The days of tilting horizon passed slowly. As they neared the continent they saw increasing dozens of ships, wooden leviathans rope-strung like musical instruments, shimmering with raw salt. Boston harbor was so jammed they anchored a twenty-minute row from the docks.

James located his trunk, a scuffed brown affair, on the deck. He did not see the promised inlaid table with the boxes and bundles to go ashore and found Captain Gunn on the bridge.

“I thought I would thank you again for the table,” he said.

It seemed to him Captain Gunn showed a coolness. “Ah,” he remarked.
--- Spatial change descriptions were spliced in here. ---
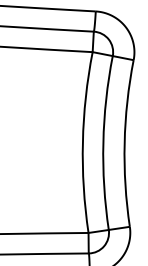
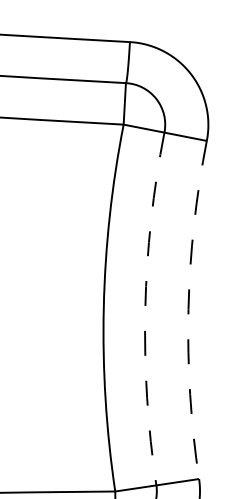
arc: (103, 142) -> (145, 307), solid -> dashed
arc: (124, 143) -> (188, 309), solid -> dashed

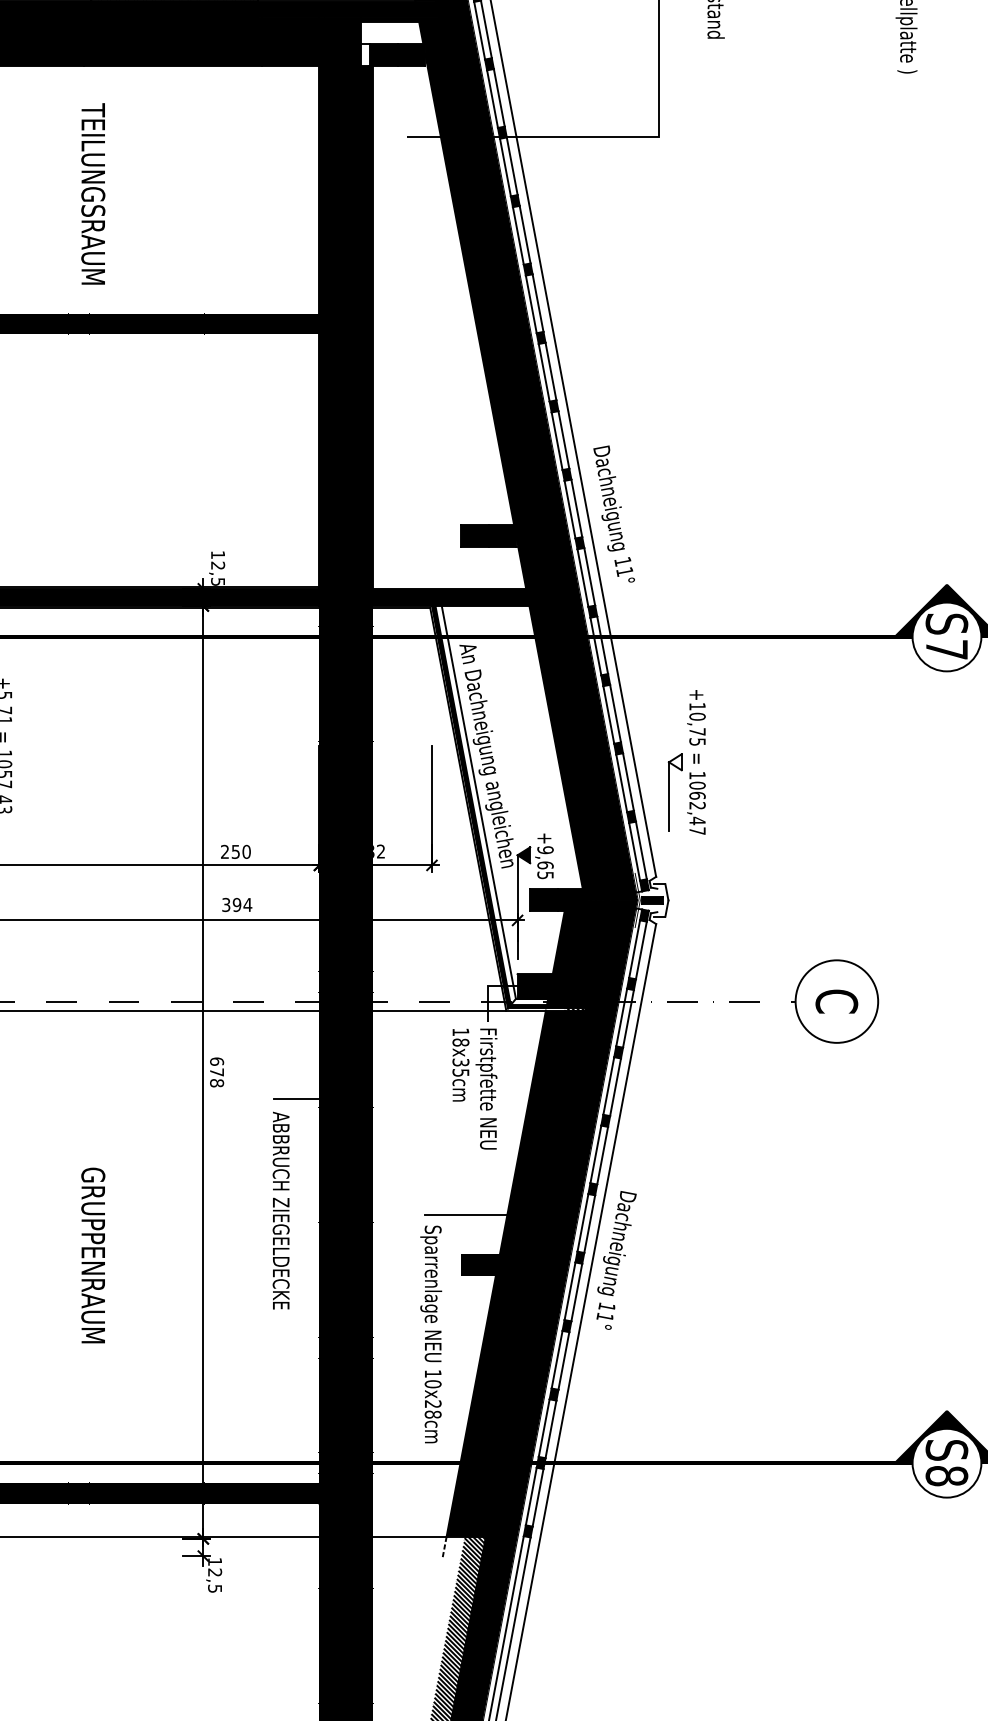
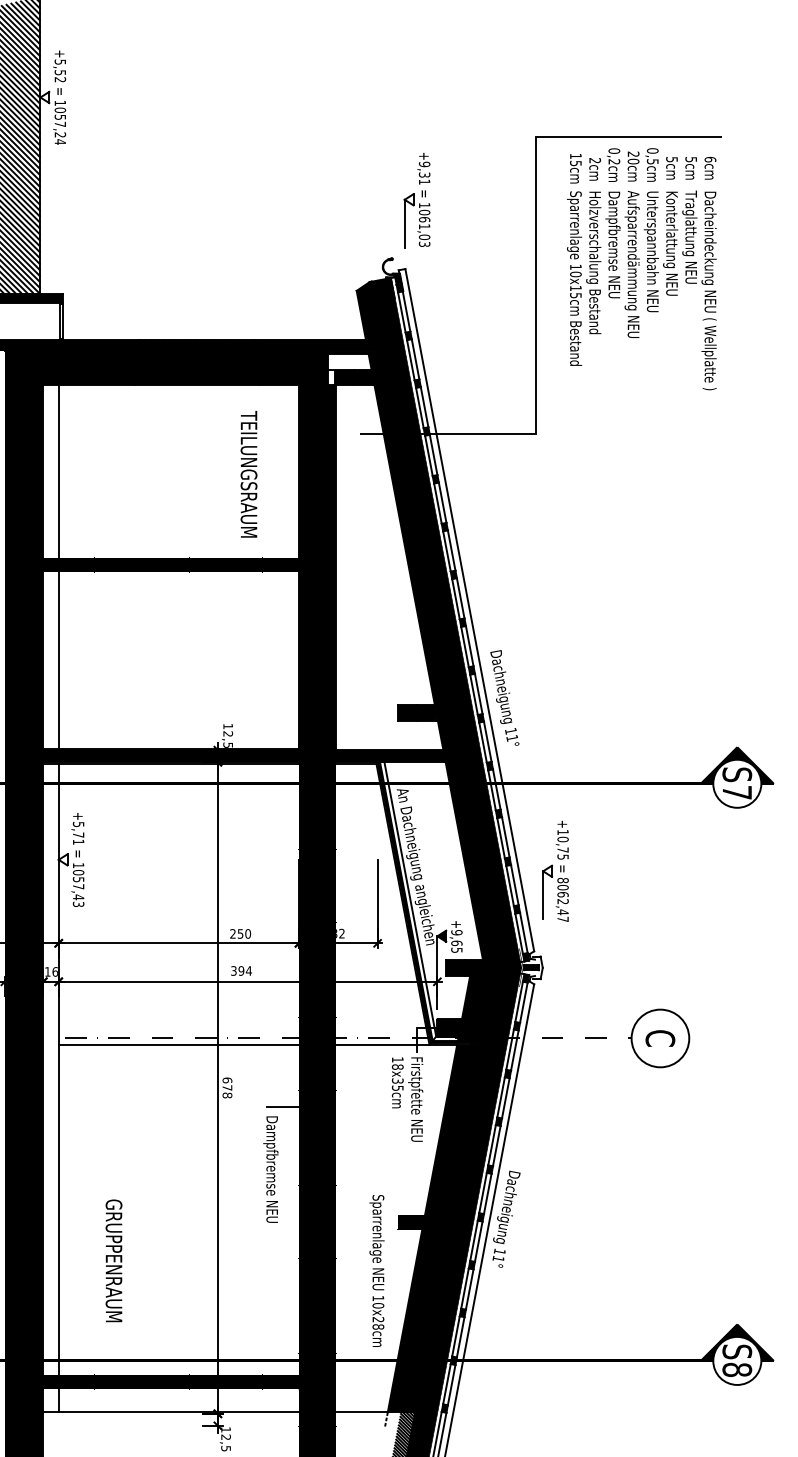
text: (92, 194) -> (248, 474), moved
text: (696, 775) -> (562, 880), 1062,47 -> 8062,47
text: (278, 1210) -> (270, 1184), ABBRUCH ZIEGELDECKE -> Dampfbremse NEU
line: (466, 1214) -> (401, 1187), removed
text: (92, 1255) -> (113, 1260), moved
“Sir, I look forward to enjoying it in my new quarters.”

“Ah.”

“Shall I fetch it on deck myself?”

“Ha! You, Woodrow!” He bellowed at a sailor. “Fetch the small table in my cabin to the deck for this gentleman.” There was undoubtedly a sneer embedded in the word gentleman. James Duke guessed that Captain Gunn was in his true self a parsimonious man made momentarily generous by Madeira.

• • •

He was crowded into the tender with two dozen passengers, Bostonians from their accents. In their anxiety to get on shore they were very restive, passing bundles back and forth. A portly matron stood up to receive a small trunk. The weight surprised her and she swayed, tried to hold it, then fell with a shriek into the wintery harbor. Gasping, she clutched at the gunwale, and her weight dislodged two more passengers. Captain Duke stretched out his hand to a terrified man and in slow but inexorable motion the tender rose on its side and sent ten or twelve more people bellowing and clawing over the side. Gasping (for he could not swim), James Duke thrashed his arms, trying for the gunwale. His hand touched it, though he could barely feel it, then he went under again as the heavy woman wrapped one arm around him. He escaped his captor and with an atavistic swimming motion burst upward into the sweet air. Something clenched his hair and dragged him to the side of the tender, something got hold of the back of his coat collar and hauled relentlessly. He came up over the gunwale, crashed into the bottom of the boat and looked up at his savior — a woman wearing a black bonnet and staring at him with lustrous, intensely black eyes — Mistress Brandon, who had exhibited the strength of two men.